On Sherry Turkle and Being Connected, and How They Relates to Books and Bookstores--a Visit to Holy Cross in Worcester.

About a month ago, my sister was telling me about an interesting project going on at Holy Cross, in conjunction with their Monserrat freshman immersion program. The students were participating in a digital turn-off day (officially called Connections), and as part of the experiment, they were reading Sherry Turkle’s Alone Together: Why We Expect More From Technology and Less from Each Other.

After discussing it with some of her colleagues, they decided it might be a good idea for me to talk to a few classes about the changes in publishing and bookselling over the past 25 years, with special notice paid to online vs. bricks-and-mortar bookstores, and ebooks vs. physical books,.

First I decided to read Turkle’s book, which came out last year and seems to approach the issue from two directions. In part one, Turkle, MIT professor of social studies of science and technology, explores the increasing use of robots as substitutions for human behavior. This can be things like Tamagotchi and Furby toys, to the development of the more advanced My Real Baby and AIBO the robot dog. And then there are the robots that are more than toys, like the development of Paro, a pet seal for the elderly that has become quite popular in parts of the world.

In part two, she looks at the rise of less personal forms of communication, from text and instant messaging, to social networks like Facebook. At the same time, she investigates folks who spend time on Second Life and World of Warcraft. Connected or not? Well, it’s Turkle’s thesis that Facebook and even texting are just another avatar, a place to reinvent yourself. And in both cases, what were once personal connections get reduced to data. Those former connections—the personal interactions, particularly phone calls, are shunned.

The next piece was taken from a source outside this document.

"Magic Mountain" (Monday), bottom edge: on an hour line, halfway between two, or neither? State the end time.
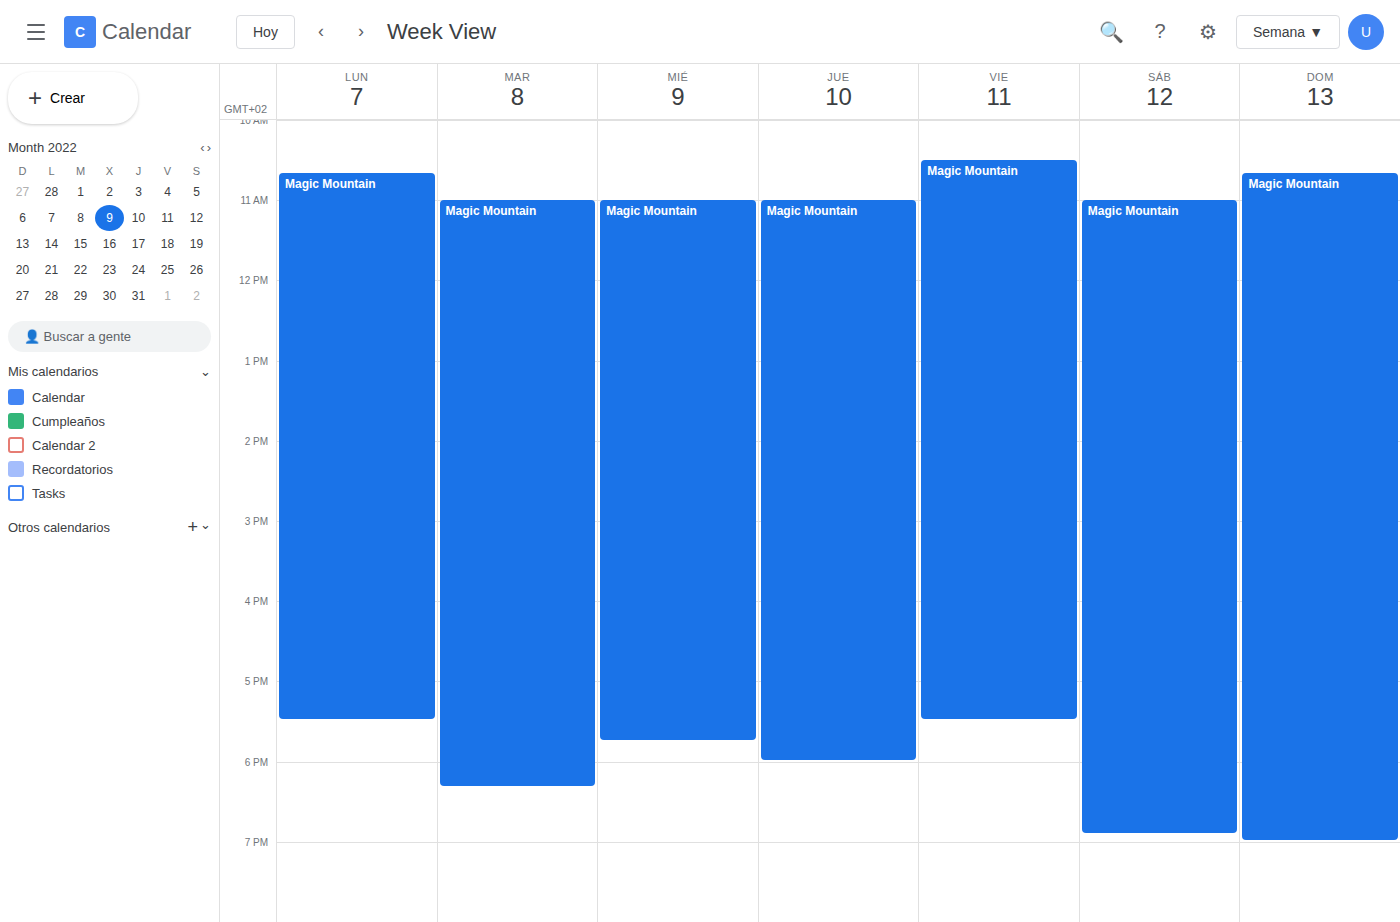
5:30 PM -- halfway between the 5 PM and 6 PM lines.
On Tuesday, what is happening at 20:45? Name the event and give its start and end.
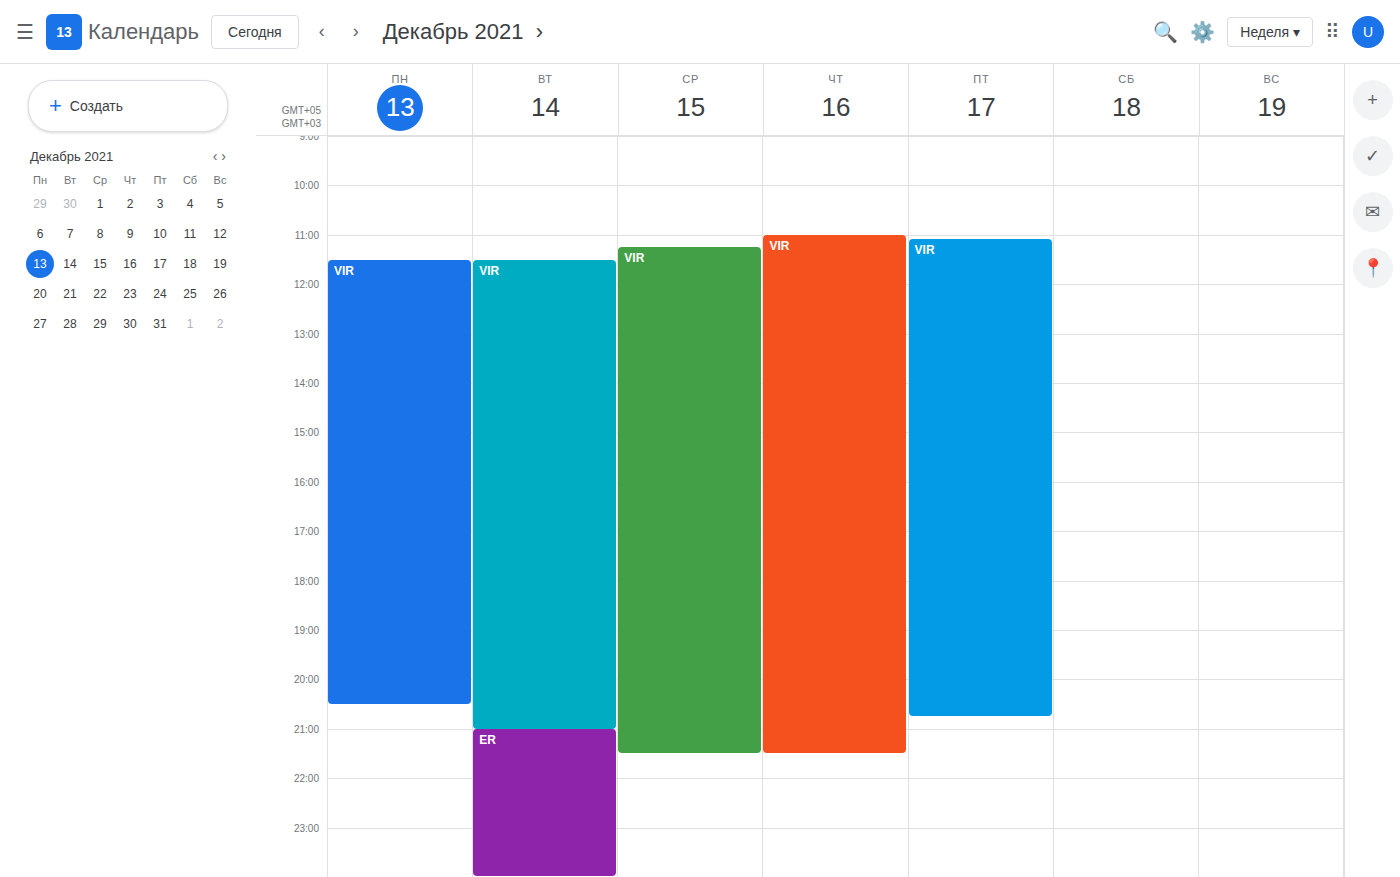
"VIR", 11:30 to 21:00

At one extreme, technology becomes the substitute for the living being; at the other, people sort become part of the technology. And I guess both ideas describe what is going on in the book world. The physical bookstore becomes a website. The bookseller becomes a checkout device and a recommendation algorithm. A book tour budget is trimmed, and the savings are spent on buzz-creating social networking sites.

One thing I note about bookstores is that when you take price out of the equation (and you do have to take price out, as the prices are not "true" in a market sense—our major online competitor loses money on books to build market share), the major hurdle for competition is convenience. And I suspect folks make the decision about whether to shop online or at a physical bookstore for comparably priced items depends on how close a bookstore is and how much they like it.

All three classes went pretty well. I was surprised what a high percentage of students had been to a physical bookstore in the last few years to do something aside from buying textbooks. The last class, which ran a little longer, actually discussed how they read books, where they buy them, and how they make decisions about what to buy. And surprisingly enough for me, I think more of the students in the class read non-schoolbooks on a regular basis than I did in college.

So now it is up to the Holy Cross students, faculty and staff. Can they still stay connected without their technology? I’ll find out afterwards and who knows, maybe I’ll try to duplicate the experiment back in Milwaukee.